Used first in Esteve-Codina et al. BMC Genomics 2013
This program computes the HKA from a dataset table of a population and a single individual outgroup. The program computes the expected polymorphism and divergence as well as the theta values per nucleotide, the Time to the ancestor, the partial HKA for each locus (window), the Chi-square and the P-value. The variance of S in case of including missing values is calculated by simulation and take some time.
SIDIER [http://cran.r-project.org/web/packages/sidier/index.html]
SIDIER: substitution and indel distances to infer evolutionary relationships (2013).
Muñoz-Pajares, A. J.
Methods in Ecology and Evolution. 2013. 4: 1195–1200.
SIDIER is a software package that allows inferring evolutionary relationships from gapped alignments using information contained in both substitutions and insertions/deletions (indels). SIDIER estimates the number of indel events that occurred during sequence evolution to obtain a distance matrix. This indel distance matrix may be combined with the substitution distance matrix calculated separately from the same data set. Using this software, the inferred evolutionary events can be represented by means of percolation networks. SIDIER is written in the open source R language and is freely available through the Comprehensive R Archive Network.

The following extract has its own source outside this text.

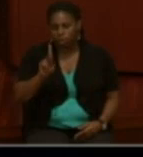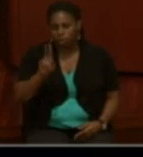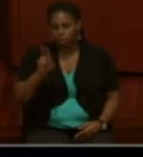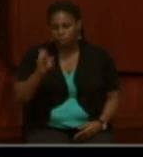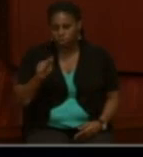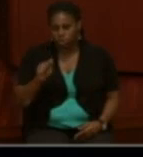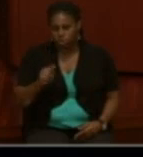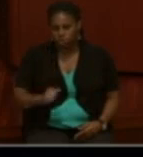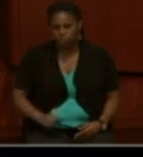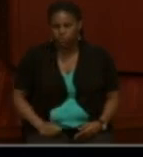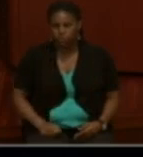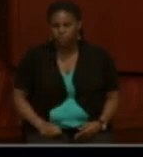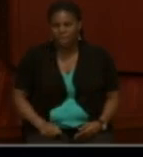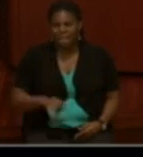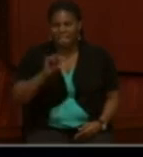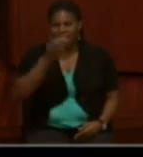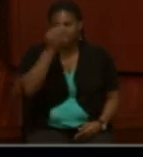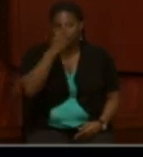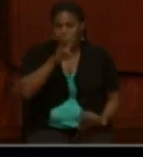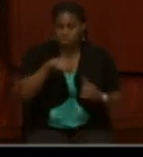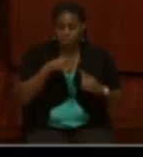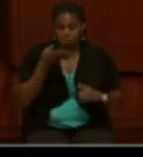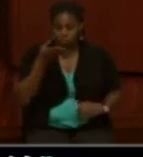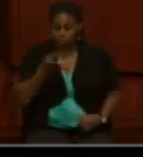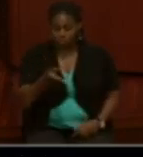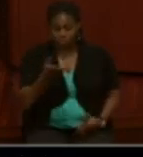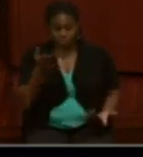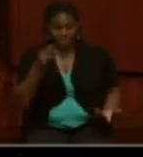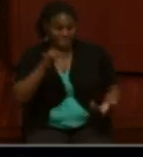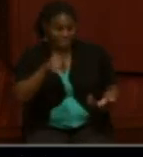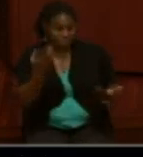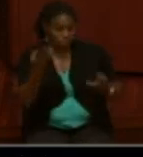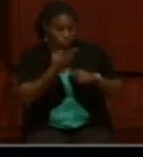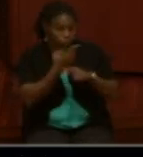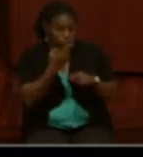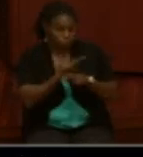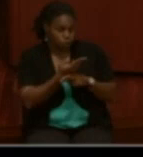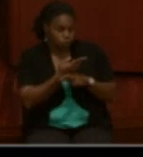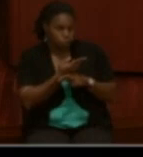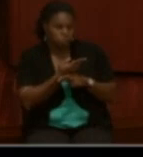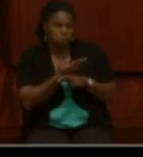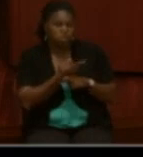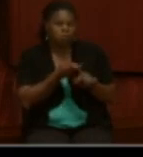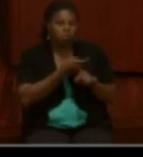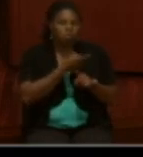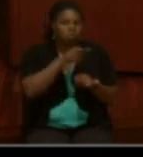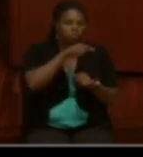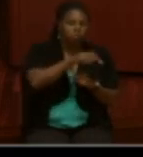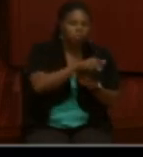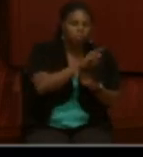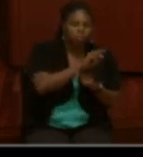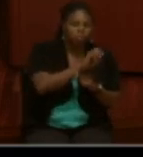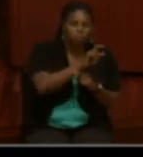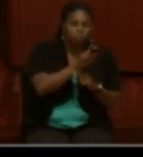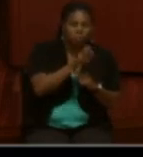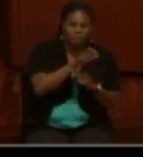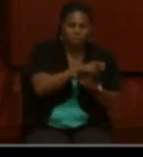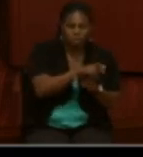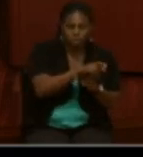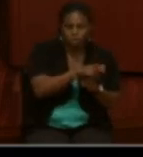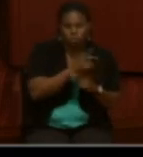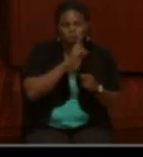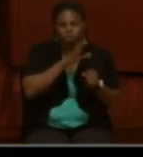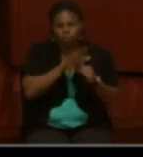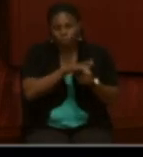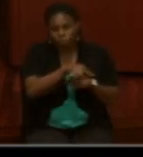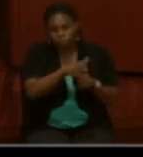So that's the information about him and that's the information they would have used. It would have gone from the quartermaster. They would have confirmed his service with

mlcoalsim v2. [https://github.com/CRAGENOMICA/mlcoalsim-v2] [https://github.com/cmontemuino/mlcoalsim-v2]
Multilocus Coalescent Simulations using parallel computing for ABC analysis: beta version 1.9916b (20170515)
Ramos-Onsins, S. E.
Used first in Heidel et al., Molecular Ecology. 2010. doi: 10.1111/j.1365-294X.2010.04761.x
Multilocus coalescent simulation program performs coalescent simulations under several demographic and also a selective model. This version is based on the published mlcoalsim (v1) application. In this version, the parameters can be included in separated prior files. Also, it calculates simulations using more than one processor using mpi (defined by the user). Furthermore, the input file has been changed significantly in relation to the fist version.
MANVa [https://github.com/CRAGENOMICA/manva]
Multilocus Analysis of Nucleotide Variation (beta version)
Ramos-Onsins, S.E., Mitchell-Olds, T.
Used first in Ramos-Onsins et al. Molecular Ecology. 2008.
Analysis of Nucleotide Variation from a Population Genetics point of view. The application calculates a wide number of summary statistics and neutrality test up to 32K independent loci for a population with or without an outgroup species. The input files (one per locus) must be in a folder and in fasta or nbrf fromat. The annotation files must be in a folder in format GFF 2 and must have the same name than the fasta files (except for the extension, that must be .gff). This software also does coalescent simulations and calculates probabilities for the fit of the observed data with simulated data.
mlcoalsim v1 [https://github.com/CRAGENOMICA/mlcoalsim-v1]
Multilocus Coalescent Simulations: multilocus coalescen tsimulations (2007)
Ramos-Onsins, S.E., Mitchell-Olds T.
Evolutionary Bioinformatics. 2007. 2: 41–44.
The application program mlcoalsim (multilocus coalescent simulations) is designed to generate samples and calculate neutrality tests and other statistics under stationary model, several demographic models or strong positive selection using coalescent theory. It performs multilocus analyses and linked loci and unlinked loci are enabled. Multilocus statistics for unlinked loci are the average and the variance for each statistic. It also allows recurrent mutations (multiple hits). More, it includes heterogeneity in mutation rate across the length of the sequence and heterogeneity in recombination rate across the length of the sequence. Hotspots or a constant value for all positions in mutation or recombination are possible. This program is based on a previous version of Hudson’s coalescent program ms (Hudson, 2002) and modified for the above purposes. The function to calculate minimum recombinant values is a modification of Wall’s code (Wall, 2000). The gamma function was partially obtained from Grassly, Adachi and Rambaut code (Grassly et al., 1997). This program is distributed under the GNU GPL License. BUGS KNOWN: The logistic change of Ne is not working properly.